→ WHAT TO PRODUCE:
Your task is to find every line of the data that holds the string "shift" and copy it.

*** RECORDS TO USE

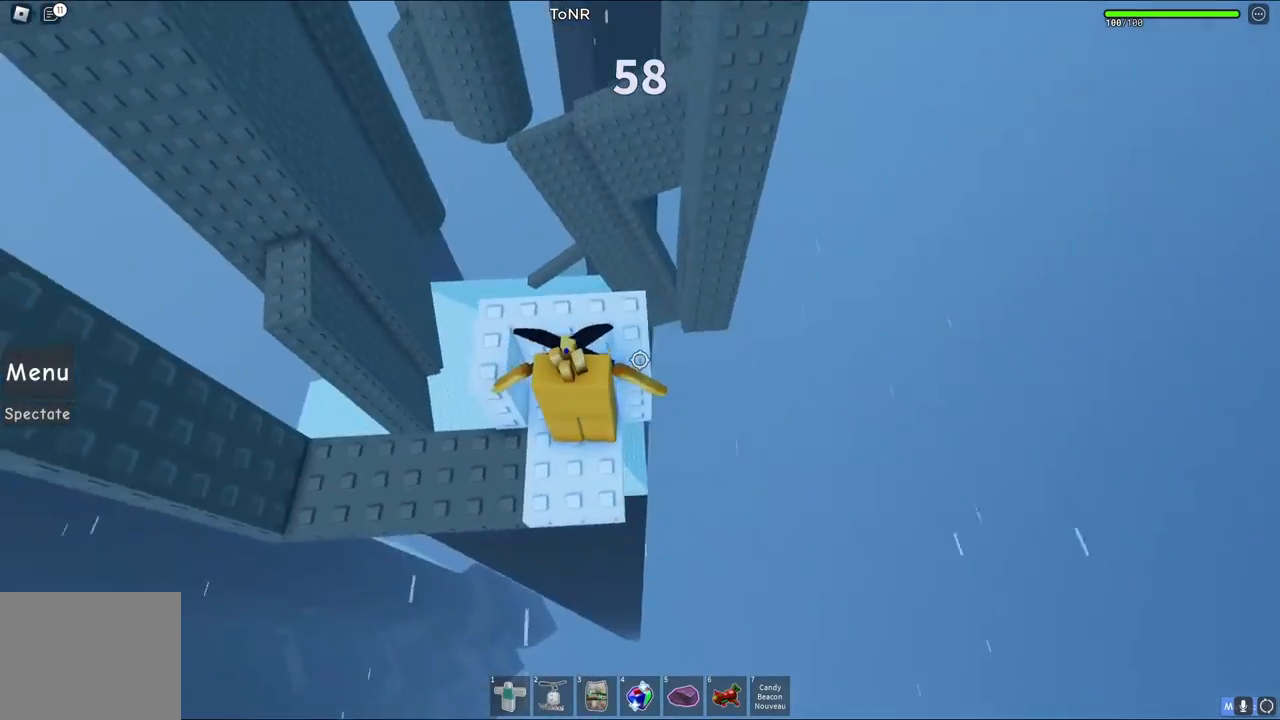
{"keys": ["w"], "events": [[250, "shift", "down"], [383, "shift", "up"]]}
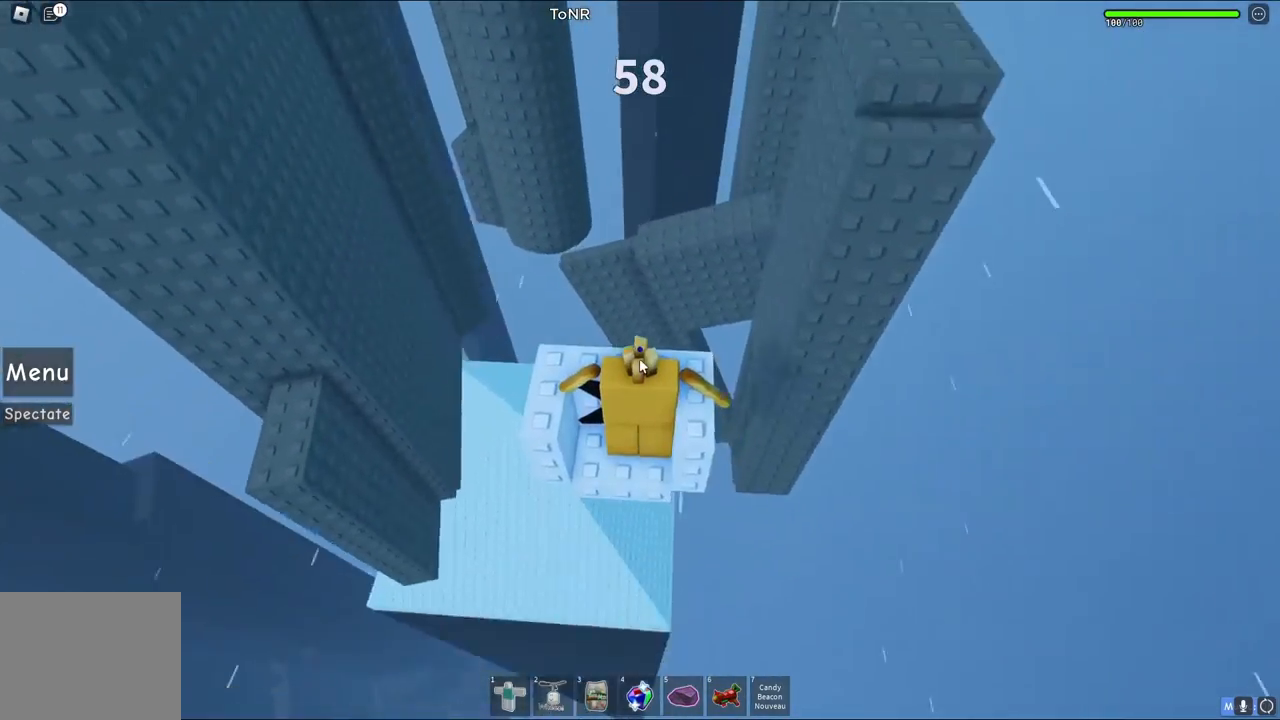
{"keys": ["w"], "events": []}
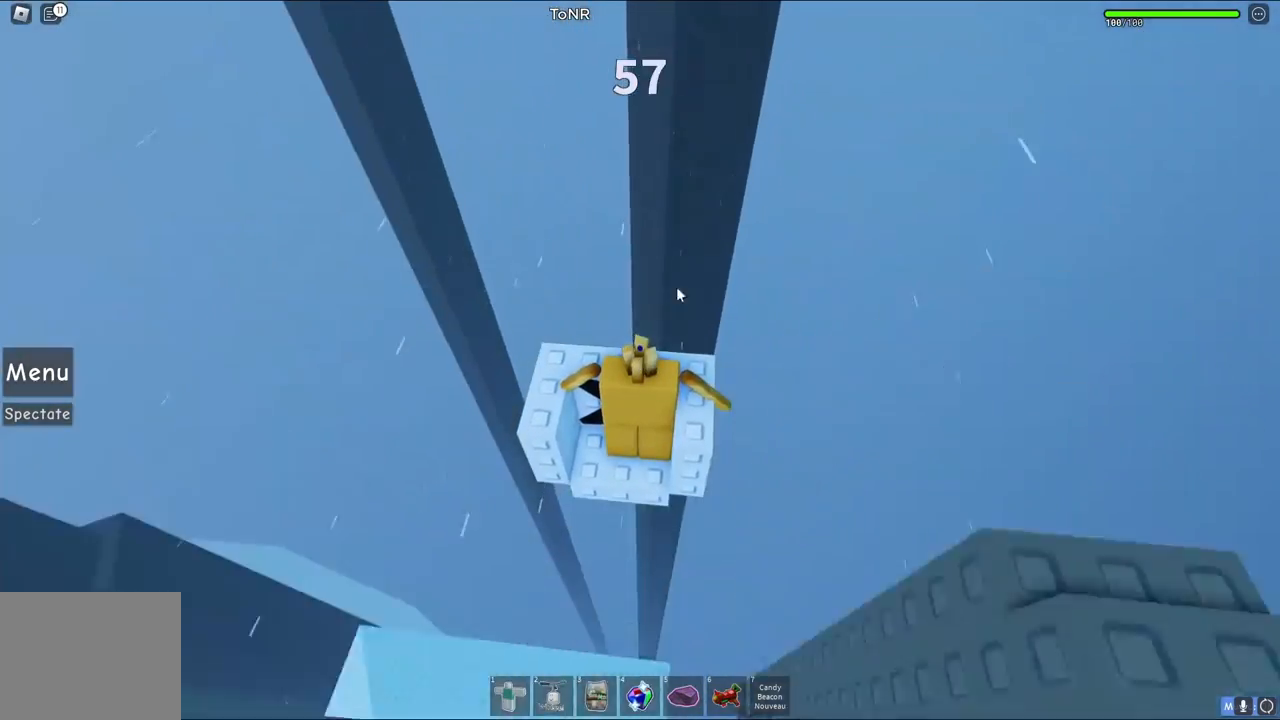
{"keys": ["w"], "events": []}
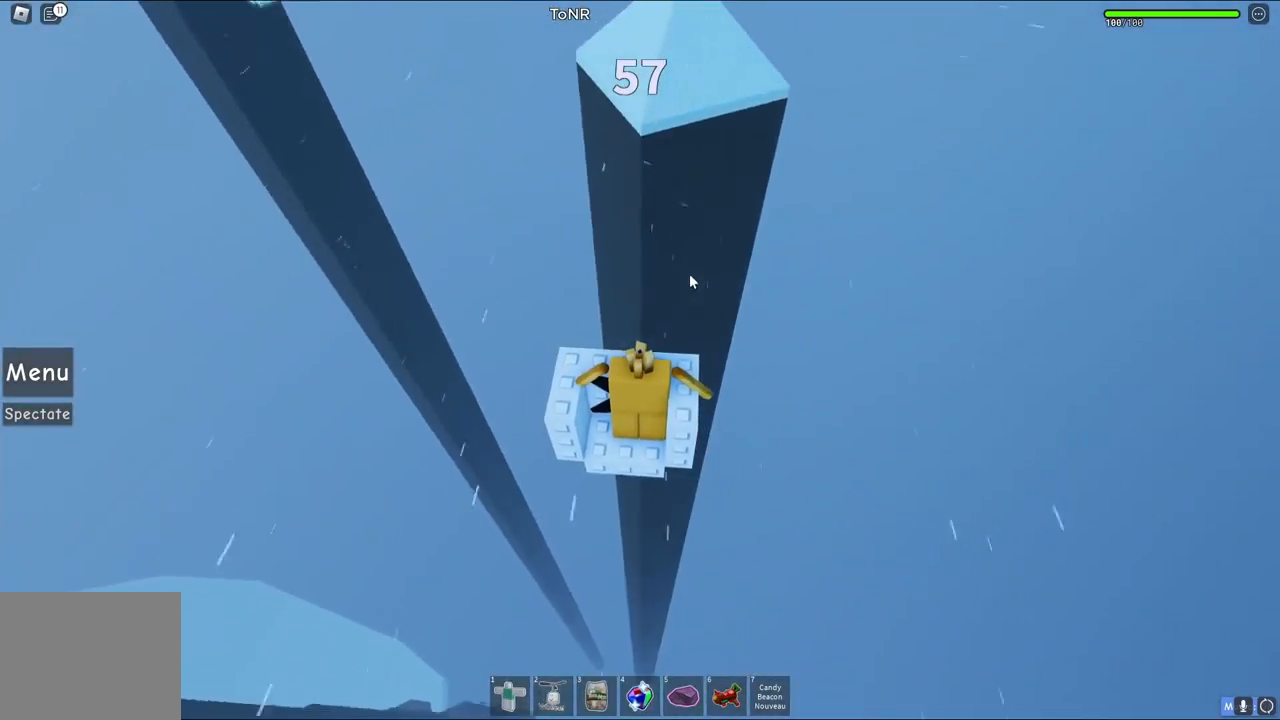
{"keys": ["w"], "events": []}
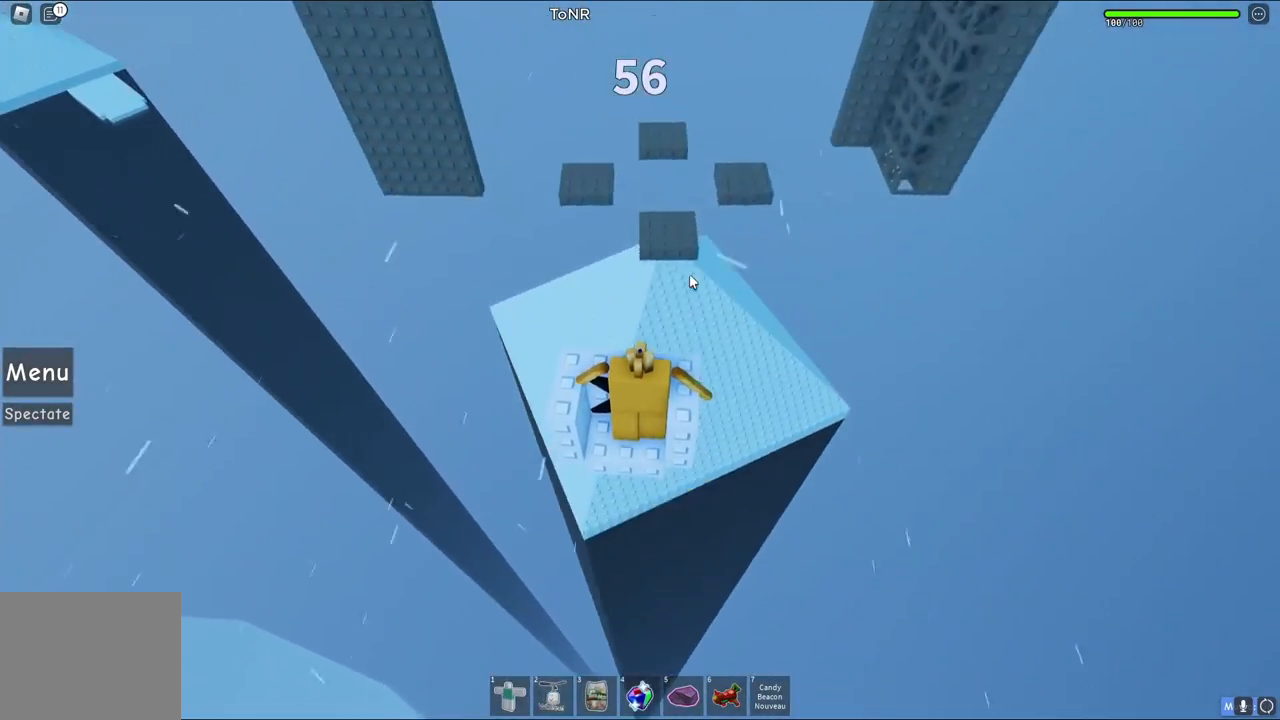
{"keys": ["space", "w"], "events": [[317, "space", "down"]]}
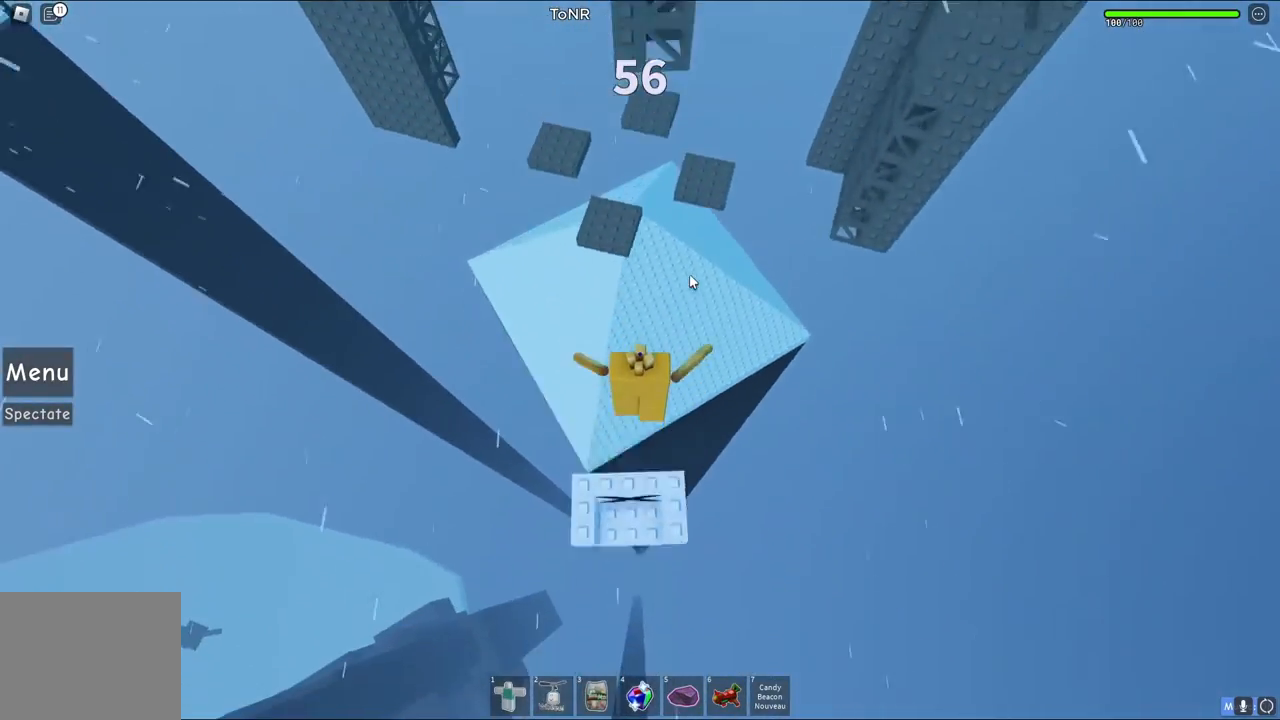
{"keys": ["w"], "events": [[33, "space", "up"], [100, "shift", "down"], [200, "shift", "up"]]}
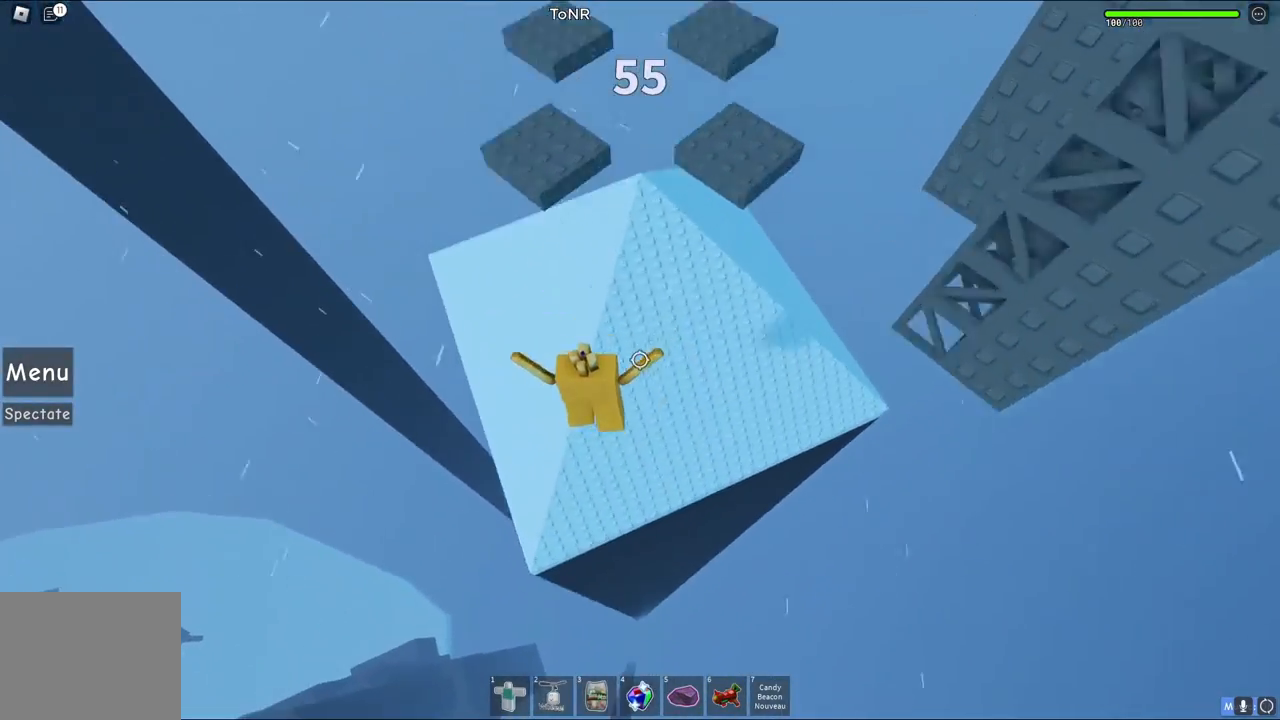
{"keys": ["w"], "events": [[233, "space", "down"], [383, "space", "up"]]}
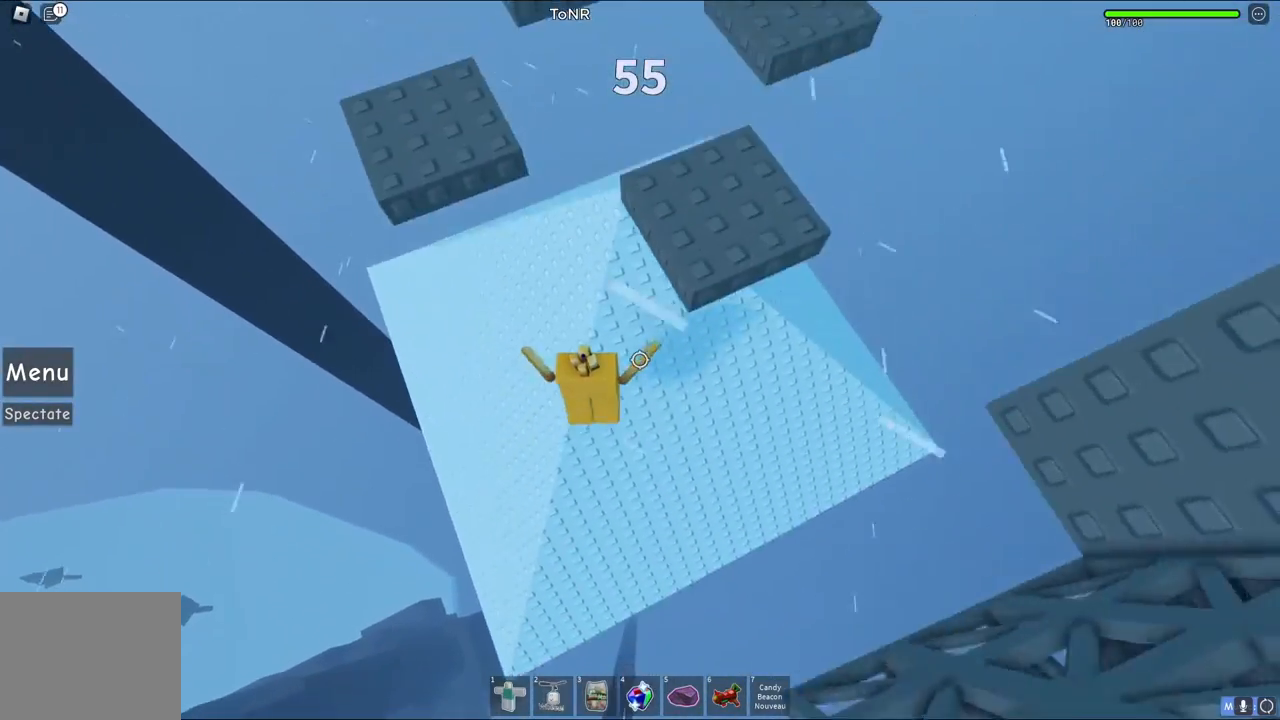
{"keys": ["w"], "events": [[33, "space", "down"], [300, "space", "up"], [383, "d", "down"], [500, "d", "up"]]}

******

→ REPLY:
{"keys": ["w"], "events": [[250, "shift", "down"], [383, "shift", "up"]]}
{"keys": ["w"], "events": [[33, "space", "up"], [100, "shift", "down"], [200, "shift", "up"]]}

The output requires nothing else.